Posture and Balance-Aware Action: Generating actions that account for center of mass, reachability, foot placement, support surfaces, and whole-body stability.
Socially Situated Robot Action: Studying how humanoid robots should move, gesture, approach, hand over objects, and interact with people in shared spaces.

SLAM and Spatial Understanding

Semantic SLAM for VLA Robots: Using SLAM as one component of the VLA robot system to support localization, spatial memory, object mapping, and long-horizon task execution.
Language-Conditioned Map Querying: Connecting language expressions such as “the room near the stairs,” “the object behind the table,” or “the door on the left” to map-based spatial representations.
Multi-View Scene Understanding: Combining observations from different robot viewpoints to improve object localization, scene reconstruction, and environmental awareness.
Map-Based Task Planning: Using spatial maps to support navigation, inspection, object search, path planning, and task sequencing for both quadruped and humanoid robots.
Dynamic Map Updates: Updating spatial and semantic maps when objects move, doors open, paths become blocked, or robot actions change the environment.

Current Implementation

At the current stage, this project focuses on defining the VLA framework for quadruped and humanoid robot intelligence. The initial implementation is organized around robot vision, natural-language instruction grounding, semantic mapping, and embodiment-specific action generation.

For quadruped robots, the near-term focus is on language-guided navigation, active visual inspection, scene exploration, terrain-aware movement, and semantic SLAM integration. These capabilities provide a foundation for robots that can move through complex environments while interpreting instructions in relation to physical space.

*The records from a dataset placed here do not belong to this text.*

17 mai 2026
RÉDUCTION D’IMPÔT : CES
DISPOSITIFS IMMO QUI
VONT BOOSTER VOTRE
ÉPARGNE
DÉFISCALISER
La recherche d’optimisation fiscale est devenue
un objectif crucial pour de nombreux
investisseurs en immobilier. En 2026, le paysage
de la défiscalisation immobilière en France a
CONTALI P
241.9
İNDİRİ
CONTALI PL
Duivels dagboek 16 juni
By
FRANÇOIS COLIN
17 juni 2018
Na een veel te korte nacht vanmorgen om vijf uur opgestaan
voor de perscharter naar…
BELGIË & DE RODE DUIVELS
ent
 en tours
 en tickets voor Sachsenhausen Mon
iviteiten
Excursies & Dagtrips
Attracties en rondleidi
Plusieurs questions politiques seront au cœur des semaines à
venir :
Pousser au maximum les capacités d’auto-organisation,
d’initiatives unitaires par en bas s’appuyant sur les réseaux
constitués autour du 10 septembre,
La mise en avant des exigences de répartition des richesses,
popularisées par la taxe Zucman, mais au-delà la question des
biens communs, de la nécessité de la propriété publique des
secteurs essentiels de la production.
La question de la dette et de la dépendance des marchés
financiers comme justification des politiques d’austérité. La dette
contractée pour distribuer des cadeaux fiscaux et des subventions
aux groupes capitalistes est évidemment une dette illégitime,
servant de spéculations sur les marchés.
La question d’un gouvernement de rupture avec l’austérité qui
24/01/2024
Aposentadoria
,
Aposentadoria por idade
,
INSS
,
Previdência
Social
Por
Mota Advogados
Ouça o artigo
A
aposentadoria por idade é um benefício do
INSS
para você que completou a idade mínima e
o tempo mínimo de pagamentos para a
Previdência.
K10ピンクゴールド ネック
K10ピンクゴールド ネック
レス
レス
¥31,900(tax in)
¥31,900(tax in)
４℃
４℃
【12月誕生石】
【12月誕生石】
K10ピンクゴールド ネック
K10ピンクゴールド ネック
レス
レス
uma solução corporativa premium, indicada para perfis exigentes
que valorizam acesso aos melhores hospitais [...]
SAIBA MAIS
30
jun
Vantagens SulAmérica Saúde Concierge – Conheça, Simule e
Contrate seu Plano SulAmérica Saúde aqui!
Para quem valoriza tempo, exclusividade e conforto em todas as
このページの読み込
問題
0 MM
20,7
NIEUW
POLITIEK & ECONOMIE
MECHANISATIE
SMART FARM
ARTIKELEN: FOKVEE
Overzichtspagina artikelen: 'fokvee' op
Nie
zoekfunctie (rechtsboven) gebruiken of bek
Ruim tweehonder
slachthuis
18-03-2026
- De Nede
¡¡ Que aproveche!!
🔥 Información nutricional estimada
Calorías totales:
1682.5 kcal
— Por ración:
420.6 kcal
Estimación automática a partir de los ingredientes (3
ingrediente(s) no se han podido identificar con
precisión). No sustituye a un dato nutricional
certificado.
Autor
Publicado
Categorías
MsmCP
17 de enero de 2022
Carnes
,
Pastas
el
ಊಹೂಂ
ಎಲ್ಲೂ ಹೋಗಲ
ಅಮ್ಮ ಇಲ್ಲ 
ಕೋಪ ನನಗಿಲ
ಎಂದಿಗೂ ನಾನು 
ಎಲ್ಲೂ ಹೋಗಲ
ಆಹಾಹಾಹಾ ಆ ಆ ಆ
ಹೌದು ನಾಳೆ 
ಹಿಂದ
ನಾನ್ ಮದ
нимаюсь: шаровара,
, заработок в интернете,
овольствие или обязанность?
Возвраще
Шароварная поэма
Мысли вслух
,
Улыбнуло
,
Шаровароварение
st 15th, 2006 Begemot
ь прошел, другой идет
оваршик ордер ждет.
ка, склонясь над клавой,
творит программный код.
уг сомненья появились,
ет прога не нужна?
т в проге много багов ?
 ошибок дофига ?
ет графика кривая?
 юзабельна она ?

For humanoid robots, the near-term focus is on vision-language-guided reaching, object interaction, whole-body task execution, and manipulation-oriented scene understanding. These capabilities provide a foundation for robots that can operate in human-designed environments and perform tasks requiring arms, hands, posture control, and physical interaction.

Future Research Directions

Future work will extend this project toward general-purpose VLA robot systems that can operate across different embodiments, environments, and task domains. One direction is to develop shared robot foundation models that can interpret language and vision across quadruped and humanoid platforms while producing actions through embodiment-specific control heads.

A further direction is to build simulation-to-real training pipelines for VLA robot policies. Simulation can provide diverse environments, rare failure cases, and scalable task variations, while real-robot experiments can test whether the learned policies remain robust under physical constraints, sensor noise, contact uncertainty, and dynamic environments.